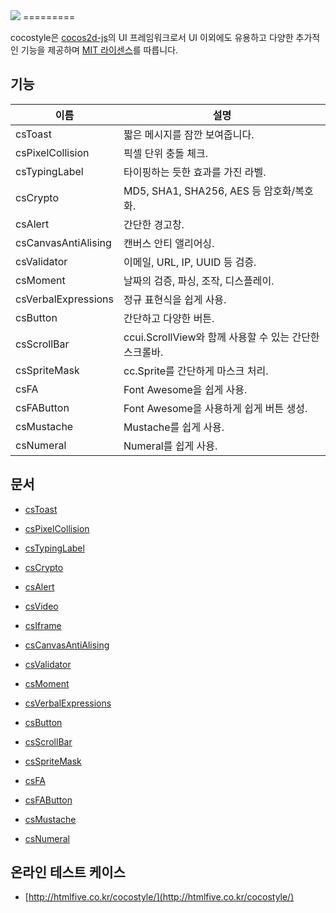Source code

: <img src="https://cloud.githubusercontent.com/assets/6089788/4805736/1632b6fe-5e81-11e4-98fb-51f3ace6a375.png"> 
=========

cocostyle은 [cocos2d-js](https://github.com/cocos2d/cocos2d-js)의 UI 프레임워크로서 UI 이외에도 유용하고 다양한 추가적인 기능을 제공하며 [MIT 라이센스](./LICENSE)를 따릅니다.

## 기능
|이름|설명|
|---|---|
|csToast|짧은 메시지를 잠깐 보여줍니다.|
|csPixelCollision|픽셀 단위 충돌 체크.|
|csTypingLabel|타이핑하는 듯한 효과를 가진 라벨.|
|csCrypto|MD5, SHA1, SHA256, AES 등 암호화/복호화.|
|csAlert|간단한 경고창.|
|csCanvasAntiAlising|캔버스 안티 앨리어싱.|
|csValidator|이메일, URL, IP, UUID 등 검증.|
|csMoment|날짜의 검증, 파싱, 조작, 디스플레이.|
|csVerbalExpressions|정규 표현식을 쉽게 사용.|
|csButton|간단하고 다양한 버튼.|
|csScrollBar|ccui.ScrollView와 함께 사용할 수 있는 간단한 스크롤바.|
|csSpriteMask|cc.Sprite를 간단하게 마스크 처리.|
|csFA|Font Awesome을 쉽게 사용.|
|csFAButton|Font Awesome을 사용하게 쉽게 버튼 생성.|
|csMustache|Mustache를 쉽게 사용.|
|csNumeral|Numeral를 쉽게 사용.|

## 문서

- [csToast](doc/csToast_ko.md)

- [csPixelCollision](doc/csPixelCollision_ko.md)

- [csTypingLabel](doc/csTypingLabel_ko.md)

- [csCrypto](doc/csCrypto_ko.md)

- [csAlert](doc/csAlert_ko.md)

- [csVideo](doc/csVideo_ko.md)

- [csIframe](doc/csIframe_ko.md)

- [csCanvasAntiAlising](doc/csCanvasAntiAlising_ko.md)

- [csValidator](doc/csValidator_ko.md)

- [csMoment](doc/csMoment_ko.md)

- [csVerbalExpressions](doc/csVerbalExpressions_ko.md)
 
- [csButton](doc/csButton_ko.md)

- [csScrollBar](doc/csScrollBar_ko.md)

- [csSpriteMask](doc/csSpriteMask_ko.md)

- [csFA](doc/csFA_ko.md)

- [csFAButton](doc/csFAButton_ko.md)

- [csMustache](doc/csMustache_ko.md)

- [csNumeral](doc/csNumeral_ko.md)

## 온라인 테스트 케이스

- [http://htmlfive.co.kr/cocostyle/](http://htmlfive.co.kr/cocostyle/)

---

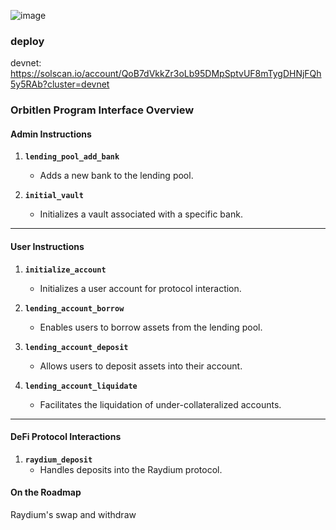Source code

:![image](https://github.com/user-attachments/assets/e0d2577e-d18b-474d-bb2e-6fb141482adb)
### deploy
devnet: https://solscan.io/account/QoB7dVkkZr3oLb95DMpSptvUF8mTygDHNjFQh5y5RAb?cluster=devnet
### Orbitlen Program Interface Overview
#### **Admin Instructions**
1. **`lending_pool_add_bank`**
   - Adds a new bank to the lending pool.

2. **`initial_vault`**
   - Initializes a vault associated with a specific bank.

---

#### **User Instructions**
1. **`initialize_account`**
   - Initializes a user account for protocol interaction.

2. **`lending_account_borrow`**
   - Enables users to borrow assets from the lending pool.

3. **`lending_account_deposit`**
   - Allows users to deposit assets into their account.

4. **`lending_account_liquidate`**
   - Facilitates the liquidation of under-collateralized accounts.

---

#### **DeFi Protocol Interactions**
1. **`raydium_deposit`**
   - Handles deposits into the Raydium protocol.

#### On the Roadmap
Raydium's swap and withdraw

...

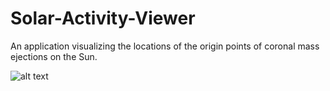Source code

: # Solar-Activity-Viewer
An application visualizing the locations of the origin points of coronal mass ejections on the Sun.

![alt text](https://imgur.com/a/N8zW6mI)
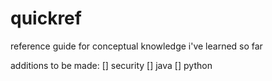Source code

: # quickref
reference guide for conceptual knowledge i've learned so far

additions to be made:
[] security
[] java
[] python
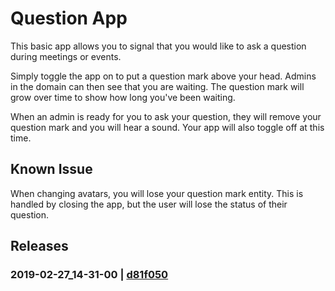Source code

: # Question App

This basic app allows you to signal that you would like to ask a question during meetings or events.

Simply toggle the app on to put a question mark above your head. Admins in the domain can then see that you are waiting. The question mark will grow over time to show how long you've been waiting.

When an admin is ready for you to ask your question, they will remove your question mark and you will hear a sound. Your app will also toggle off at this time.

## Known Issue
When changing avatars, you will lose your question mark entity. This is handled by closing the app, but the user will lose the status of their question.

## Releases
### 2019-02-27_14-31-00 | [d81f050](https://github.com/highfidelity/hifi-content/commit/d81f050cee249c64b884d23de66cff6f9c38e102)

**Task goal**
From the records, please collect every line that contains the word "their", copying each one in full. Treat case as significant.

**Completed task**
   - Allows users to deposit assets into their account.
When changing avatars, you will lose your question mark entity. This is handled by closing the app, but the user will lose the status of their question.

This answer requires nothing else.